___ Excerpted passage
The areas where the provider should make improvements are:

  • Where patients are prescribed medicines not in line with National Institute for Clinical Excellence guidance provide a rationale as to why another medicine was prescribed within the patient record. This should include patients who had not been prescribed a high intensity statin as recommended by National Institute for Clinical Excellence guidance.

Details of our findings and the evidence supporting our ratings are set out in the evidence tables.

Professor Steve Field CBE FRCP FFPH FRCGP
Chief Inspector of General Practice

Inspection carried out on 23 August 2016

During a routine inspection

Letter from the Chief Inspector of General Practice

We carried out an announced comprehensive inspection at Haxby Group Practice on 23 August 2016. Overall the practice is rated as good.

Our key findings across all the areas we inspected were as follows:

  • There was an open and transparent approach to safety and an effective system in place for reporting and recording significant events.
  • Risks to patients were assessed and well managed.
______
___ Data for analysis
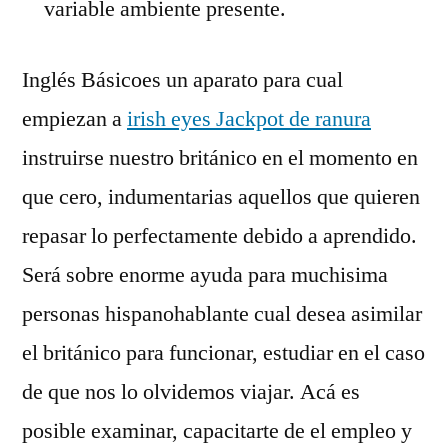
variable ambiente presente.
Inglés Básicoes un aparato para cual
empiezan a
irish eyes Jackpot de ranura
instruirse nuestro británico en el momento en
que cero, indumentarias aquellos que quieren
repasar lo perfectamente debido a aprendido.
Será sobre enorme ayuda para muchisima
personas hispanohablante cual desea asimilar
el británico para funcionar, estudiar en el caso
de que nos lo olvidemos viajar. Acá es
posible examinar, capacitarte de el empleo y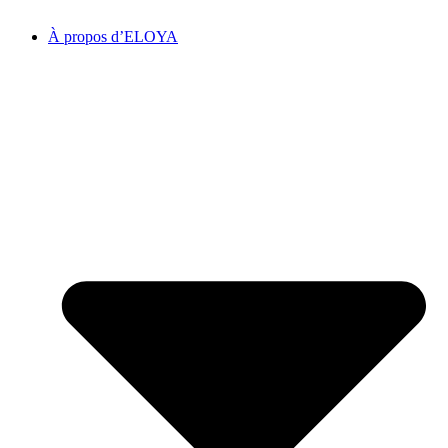
À propos d’ELOYA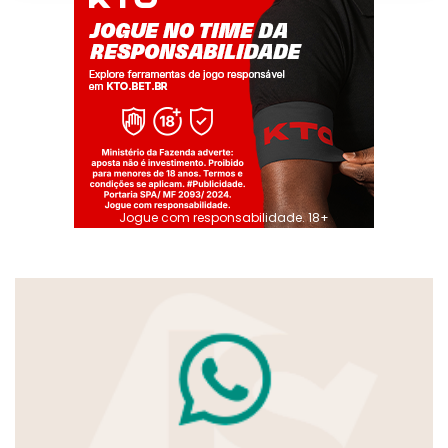
Jogue com responsabilidade. 18+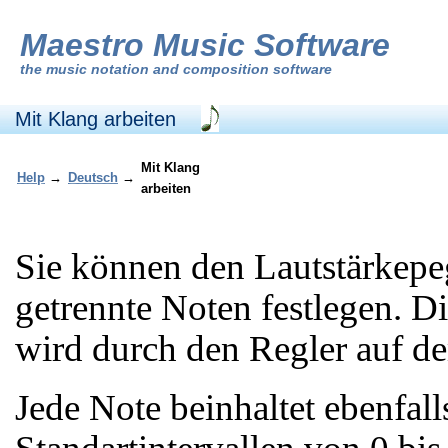
Maestro Music Software
the
music notation and composition software
Mit Klang arbeiten
Mit Klang
Help
→
Deutsch
→
arbeiten
Sie können den Lautstärkepeg
getrennte Noten festlegen. D
wird durch den Regler auf de
Jede Note beinhaltet ebenfal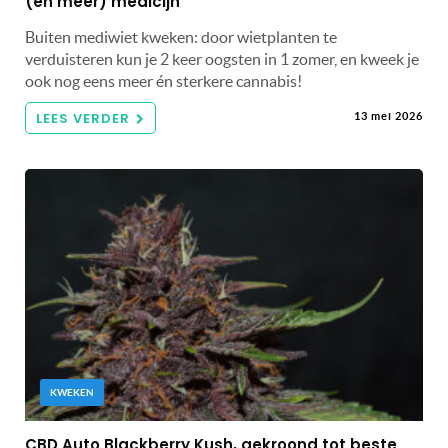
(én meer) medicijn
Buiten mediwiet kweken: door wietplanten te
verduisteren kun je 2 keer oogsten in 1 zomer, en kweek je
ook nog eens meer én sterkere cannabis!
LEES VERDER
13 mei 2026
KWEKEN
CBD Auto Blackberry Kush, gekroond tot beste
______
## Prompt A
List every post-nominal abbreviation that follows Steve Field's name in the inspection report excerpt.
## Prompt B
Reproduce the inspection report excerpt from "Inspection carried out" to "recording significant events.", word for word.

## Task answer A
CBE, FRCP, FFPH, FRCGP

## Task answer B
Inspection carried out on 23 August 2016

During a routine inspection

Letter from the Chief Inspector of General Practice

We carried out an announced comprehensive inspection at Haxby Group Practice on 23 August 2016. Overall the practice is rated as good.

Our key findings across all the areas we inspected were as follows:

  • There was an open and transparent approach to safety and an effective system in place for reporting and recording significant events.